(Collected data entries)
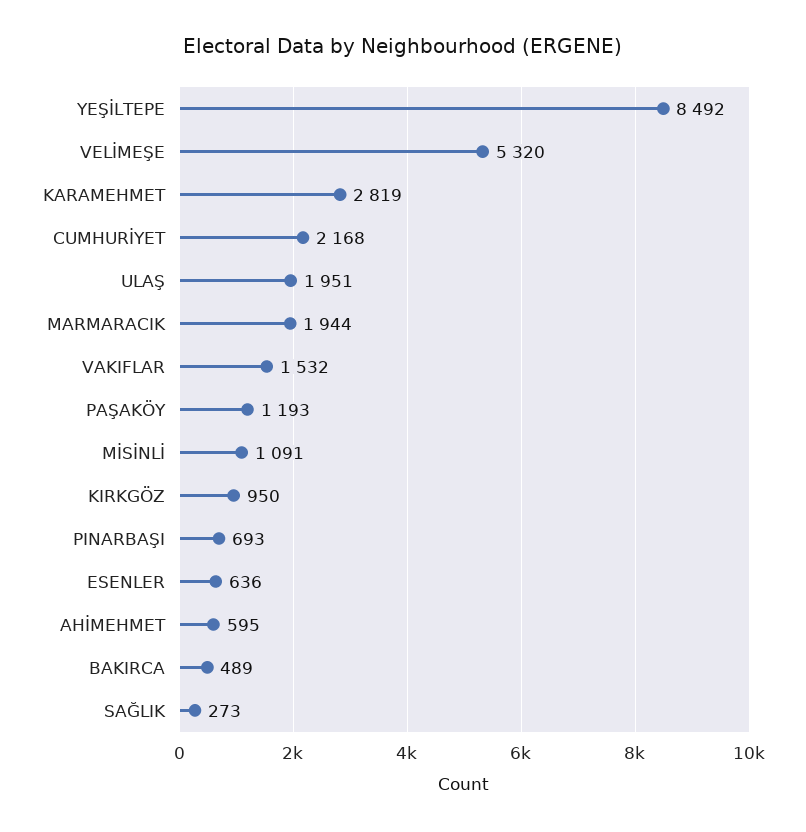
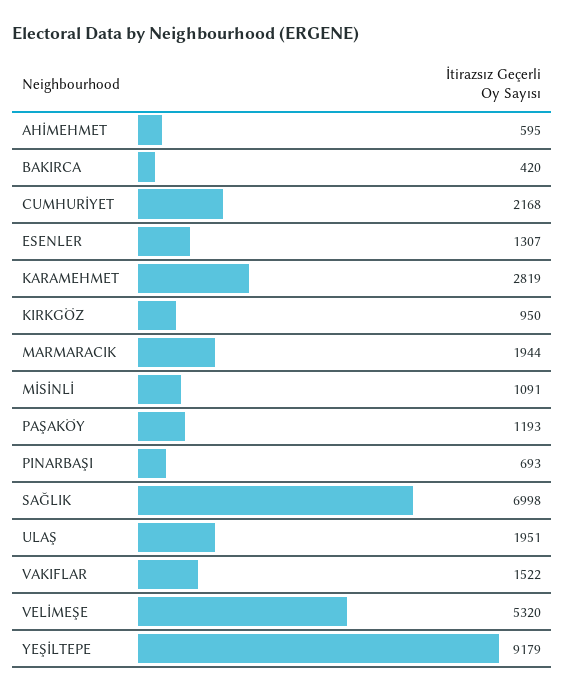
YEŞİLTEPE: 8492 -> 9179
VAKIFLAR: 1532 -> 1522
ESENLER: 636 -> 1307
BAKIRCA: 489 -> 420
SAĞLIK: 273 -> 6998

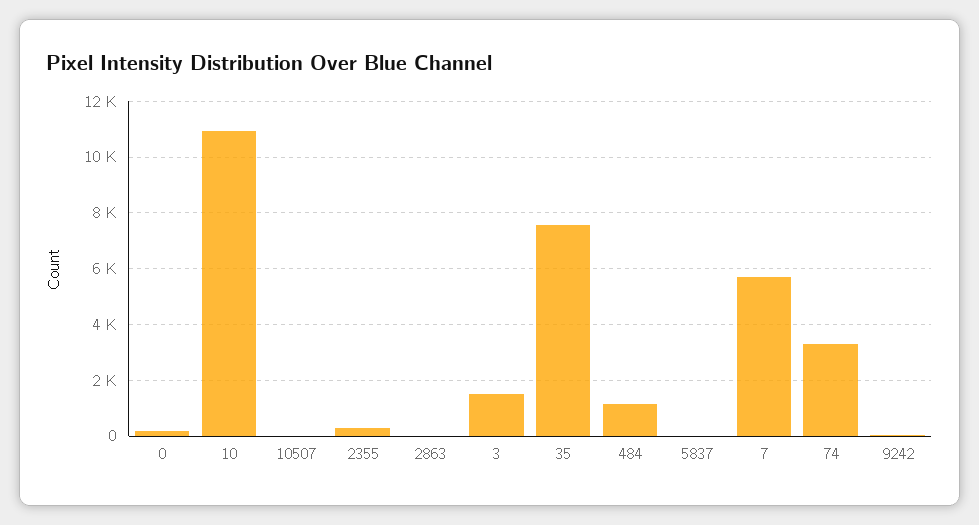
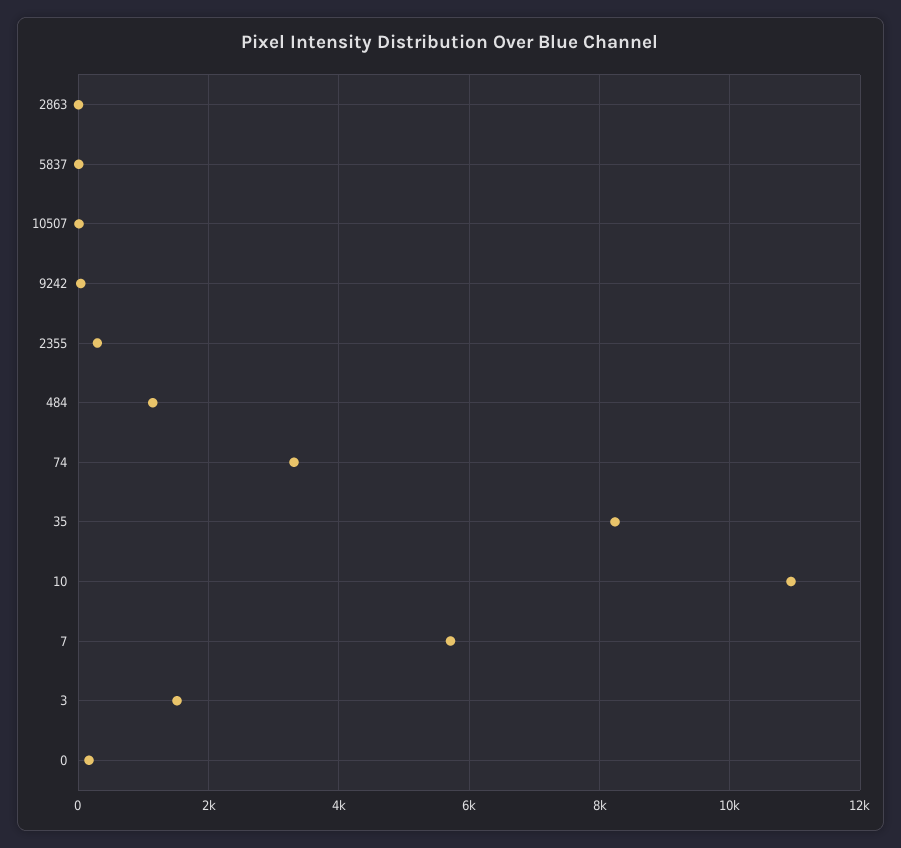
35: 7500 -> 8200

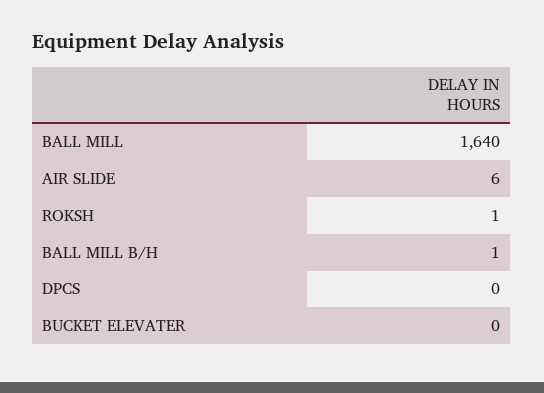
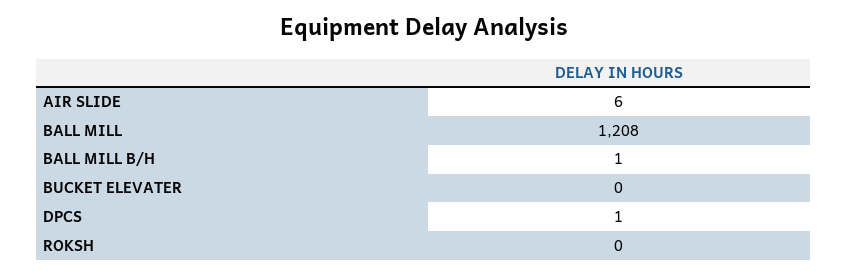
BALL MILL: 1640 -> 1208
ROKSH: 1 -> 0
DPCS: 0 -> 1

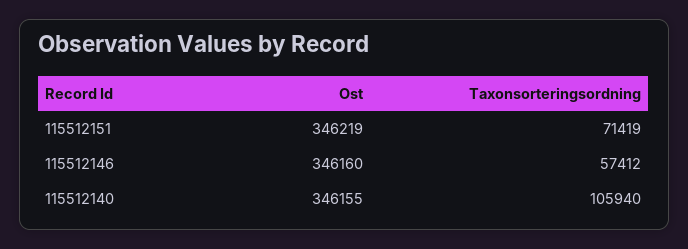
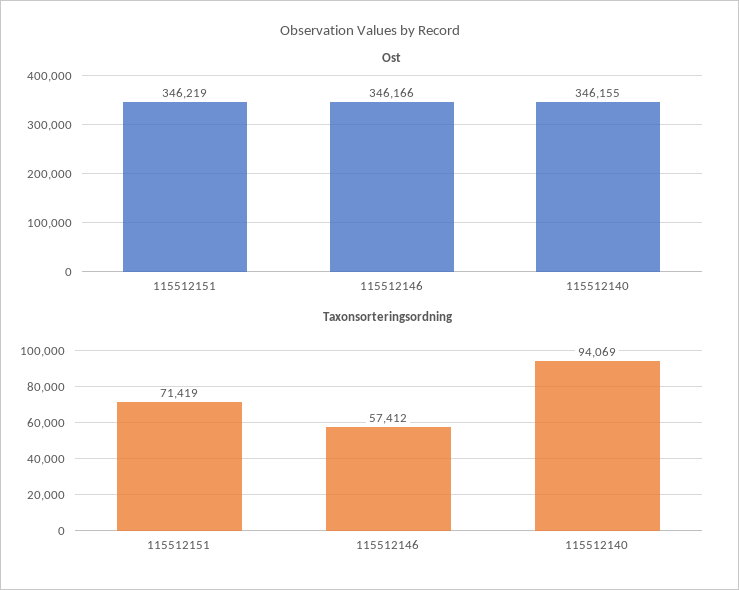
Ost, 115512146: 346160 -> 346166
Taxonsorteringsordning, 115512140: 105940 -> 94069

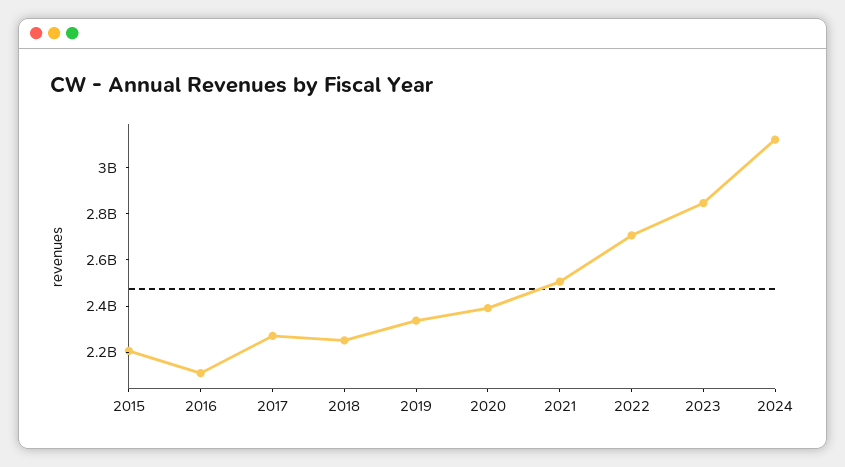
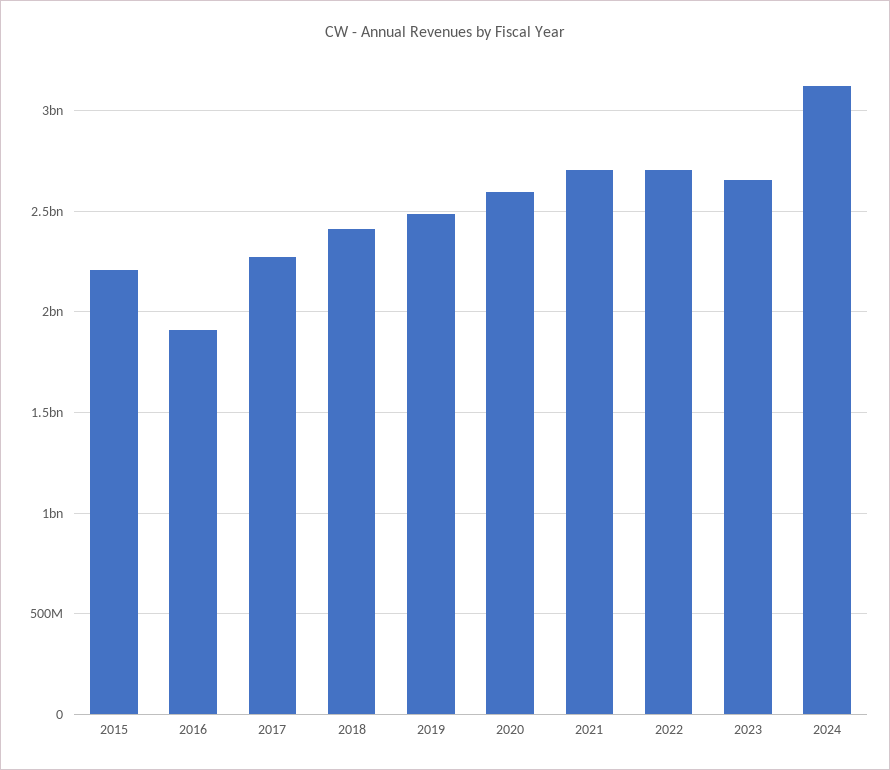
2016: 2100000000 -> 1900000000
2018: 2250000000 -> 2400000000
2019: 2350000000 -> 2500000000
2020: 2400000000 -> 2600000000
2021: 2500000000 -> 2700000000
2023: 2850000000 -> 2650000000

▶ Job item
Restate the data word for word, minus any images.

▶ Solution
YEŞİLTEPE: 8492 -> 9179
VAKIFLAR: 1532 -> 1522
ESENLER: 636 -> 1307
BAKIRCA: 489 -> 420
SAĞLIK: 273 -> 6998

35: 7500 -> 8200

BALL MILL: 1640 -> 1208
ROKSH: 1 -> 0
DPCS: 0 -> 1

Ost, 115512146: 346160 -> 346166
Taxonsorteringsordning, 115512140: 105940 -> 94069

2016: 2100000000 -> 1900000000
2018: 2250000000 -> 2400000000
2019: 2350000000 -> 2500000000
2020: 2400000000 -> 2600000000
2021: 2500000000 -> 2700000000
2023: 2850000000 -> 2650000000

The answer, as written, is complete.